A band of swashbuckling pirates in the guise of Ministers of the Rajapakse realm, is holding the hapless people hostage to rules, regulations, and route permits, when they must provide the infrastructure to lessen the wastage. This lack of understanding that the process of transport and storage is intermingled means they must look to examples internationally how other countries overcome this problem.
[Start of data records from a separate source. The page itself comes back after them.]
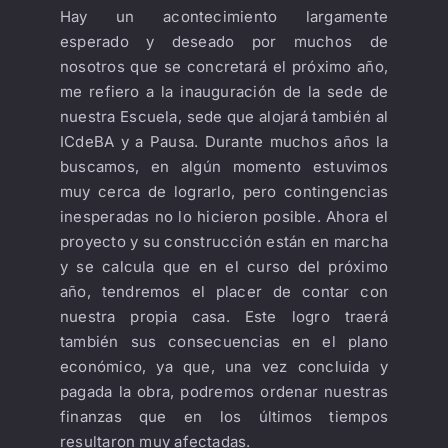
Hay un acontecimiento largamente
esperado y deseado por muchos de
nosotros que se concretará el próximo año,
me refiero a la inauguración de la sede de
nuestra Escuela, sede que alojará también al
ICdeBA y a Pausa. Durante muchos años la
buscamos, en algún momento estuvimos
muy cerca de lograrlo, pero contingencias
inesperadas no lo hicieron posible. Ahora el
proyecto y su construcción están en marcha
y se calcula que en el curso del próximo
año, tendremos el placer de contar con
nuestra propia casa. Este logro traerá
también sus consecuencias en el plano
económico, ya que, una vez concluida y
pagada la obra, podremos ordenar nuestras
finanzas que en los últimos tiempos
resultaron muy afectadas.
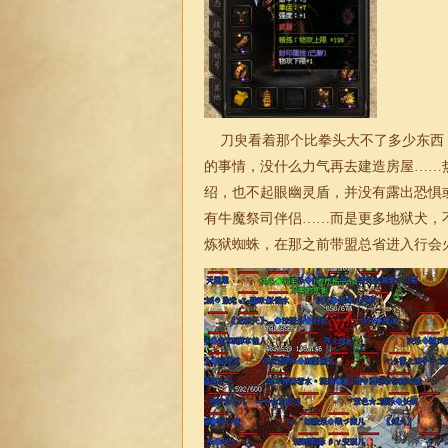
刀臾看着那个比拳头大不了多少东西
的事情，没什么力气再去建造房屋……热
绍，也不起眼幽灵盾，并没有露出恐惧
有牛魔祭司伴侣……而是更多地狱犬，
炼狱蜘蛛，在那之前带盟总省进入行会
In the end it all boils down to education, both about the quality of the food that is grown, along with the safe methods of growing and then making the consumers aware of the difference between healthily edible against outwardly attractive, which will then change our consumption patterns to eating nutritious food. We can then address the cost effective means of achieving both goals of post harvest loss, as well as quality, wholesome food, to be cooked and consumed in a way to both prevent sudden bouts of food poisoning due to improper storage and the long term bouts of non communicable diseases arising from unhealthy eating, which is the gravest public health issue of the day. This is the need of the hour.
The lack of a proper perspective in food policy as it concerns both quality and minimizing wastage at all stages is what causes this type of hap hazard policy shift that rankles all concerned. This in my opinion is just glossing over lightly, by apportioning blame on a vital cog such as the transport sector when responsibility lies with all stake holders. This lack of vision on the part of the government as indicated in this blog time and time again in the past is what holds back any progressive thinking in this area. Let us all junk these Ministries making a hash of food production and food consumption and open the management of this to the private sector to show by way of such practices that the market forces can do a darn sight better than the state sector in this intricate process.